# Ripping Yarns



## pg tips (May 16, 2003)

BBC4 is good for something! they are showing ripping yarns!


----------



## Guest (Oct 30, 2007)

Exellent ,love it -COME ON THE LEEDS


----------



## grey (Apr 29, 2006)

pg tips said:


> BBC4 is good for something! they are showing ripping yarns!


710 told me we had to watch Spooks.







Was it a good one?


----------



## mrteatime (Oct 25, 2006)

pg tips said:


> BBC4 is good for something! they are showing ripping yarns!


northern talk?


----------



## pg tips (May 16, 2003)

they are all good!

It was the ww1 army offficers one where palin wants to leave and run a shop and gets tied up in the regiment trying to revolt.

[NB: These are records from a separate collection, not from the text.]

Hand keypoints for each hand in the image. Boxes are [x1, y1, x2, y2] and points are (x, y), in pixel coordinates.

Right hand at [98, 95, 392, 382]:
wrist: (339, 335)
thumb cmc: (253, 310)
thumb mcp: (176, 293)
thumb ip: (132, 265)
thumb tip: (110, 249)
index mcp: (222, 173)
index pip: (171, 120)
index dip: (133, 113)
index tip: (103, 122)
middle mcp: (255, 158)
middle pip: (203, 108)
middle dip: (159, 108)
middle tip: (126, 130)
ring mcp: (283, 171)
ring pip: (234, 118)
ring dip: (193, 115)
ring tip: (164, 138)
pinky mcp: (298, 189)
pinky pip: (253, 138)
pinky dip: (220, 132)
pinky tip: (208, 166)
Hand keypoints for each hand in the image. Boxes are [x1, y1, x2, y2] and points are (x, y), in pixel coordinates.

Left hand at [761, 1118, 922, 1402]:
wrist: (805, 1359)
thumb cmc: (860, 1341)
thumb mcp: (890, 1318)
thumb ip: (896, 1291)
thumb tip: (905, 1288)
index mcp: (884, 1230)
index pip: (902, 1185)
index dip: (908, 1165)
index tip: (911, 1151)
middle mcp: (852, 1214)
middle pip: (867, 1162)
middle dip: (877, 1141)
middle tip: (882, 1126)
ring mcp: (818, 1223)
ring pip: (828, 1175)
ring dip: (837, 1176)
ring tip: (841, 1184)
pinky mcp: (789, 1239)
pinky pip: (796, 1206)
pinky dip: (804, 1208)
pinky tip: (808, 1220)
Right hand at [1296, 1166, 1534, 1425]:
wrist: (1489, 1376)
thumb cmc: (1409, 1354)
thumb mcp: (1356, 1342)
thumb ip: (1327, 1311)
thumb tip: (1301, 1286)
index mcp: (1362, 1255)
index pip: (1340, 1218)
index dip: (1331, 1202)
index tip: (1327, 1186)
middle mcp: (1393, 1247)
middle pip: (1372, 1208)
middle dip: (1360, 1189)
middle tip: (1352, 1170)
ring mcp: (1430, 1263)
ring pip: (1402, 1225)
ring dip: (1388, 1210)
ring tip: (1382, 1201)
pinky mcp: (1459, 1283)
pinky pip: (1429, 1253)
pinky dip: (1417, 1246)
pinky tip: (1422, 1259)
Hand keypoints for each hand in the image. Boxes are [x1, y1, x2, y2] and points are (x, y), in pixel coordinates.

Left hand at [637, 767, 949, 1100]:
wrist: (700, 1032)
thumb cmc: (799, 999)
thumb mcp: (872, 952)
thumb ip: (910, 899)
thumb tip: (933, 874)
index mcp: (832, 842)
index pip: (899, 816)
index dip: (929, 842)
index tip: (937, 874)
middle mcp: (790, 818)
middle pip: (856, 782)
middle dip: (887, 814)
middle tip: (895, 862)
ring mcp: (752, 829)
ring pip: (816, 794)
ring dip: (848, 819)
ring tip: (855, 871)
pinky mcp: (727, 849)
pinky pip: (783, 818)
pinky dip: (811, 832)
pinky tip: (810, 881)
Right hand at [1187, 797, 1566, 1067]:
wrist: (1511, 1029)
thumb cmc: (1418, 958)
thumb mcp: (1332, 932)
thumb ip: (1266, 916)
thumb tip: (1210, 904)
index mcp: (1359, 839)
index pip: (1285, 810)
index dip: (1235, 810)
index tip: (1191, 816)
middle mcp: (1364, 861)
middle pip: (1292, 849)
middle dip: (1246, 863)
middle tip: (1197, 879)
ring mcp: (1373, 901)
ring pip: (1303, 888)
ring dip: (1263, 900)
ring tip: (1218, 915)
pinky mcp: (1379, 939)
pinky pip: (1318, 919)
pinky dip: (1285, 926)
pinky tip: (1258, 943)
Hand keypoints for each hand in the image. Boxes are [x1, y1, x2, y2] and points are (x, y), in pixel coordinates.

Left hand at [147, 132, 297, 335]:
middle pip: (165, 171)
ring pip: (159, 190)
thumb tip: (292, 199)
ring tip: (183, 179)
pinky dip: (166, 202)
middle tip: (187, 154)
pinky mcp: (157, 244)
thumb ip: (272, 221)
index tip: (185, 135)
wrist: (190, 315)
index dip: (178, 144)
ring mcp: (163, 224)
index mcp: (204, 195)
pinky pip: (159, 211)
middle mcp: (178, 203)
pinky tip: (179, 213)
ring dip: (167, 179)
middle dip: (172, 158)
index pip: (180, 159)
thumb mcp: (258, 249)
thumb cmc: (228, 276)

I wonder if we'll ever see rutland weekend television again.


----------



## mrteatime (Oct 25, 2006)

pg tips said:


> they are all good!
> 
> It was the ww1 army offficers one where palin wants to leave and run a shop and gets tied up in the regiment trying to revolt.
> 
> I wonder if we'll ever see rutland weekend television again.


ah! get you now


----------



## alexeberlin (Oct 16, 2007)

saw a couple of those the other week...thinking of buying the DVD.


----------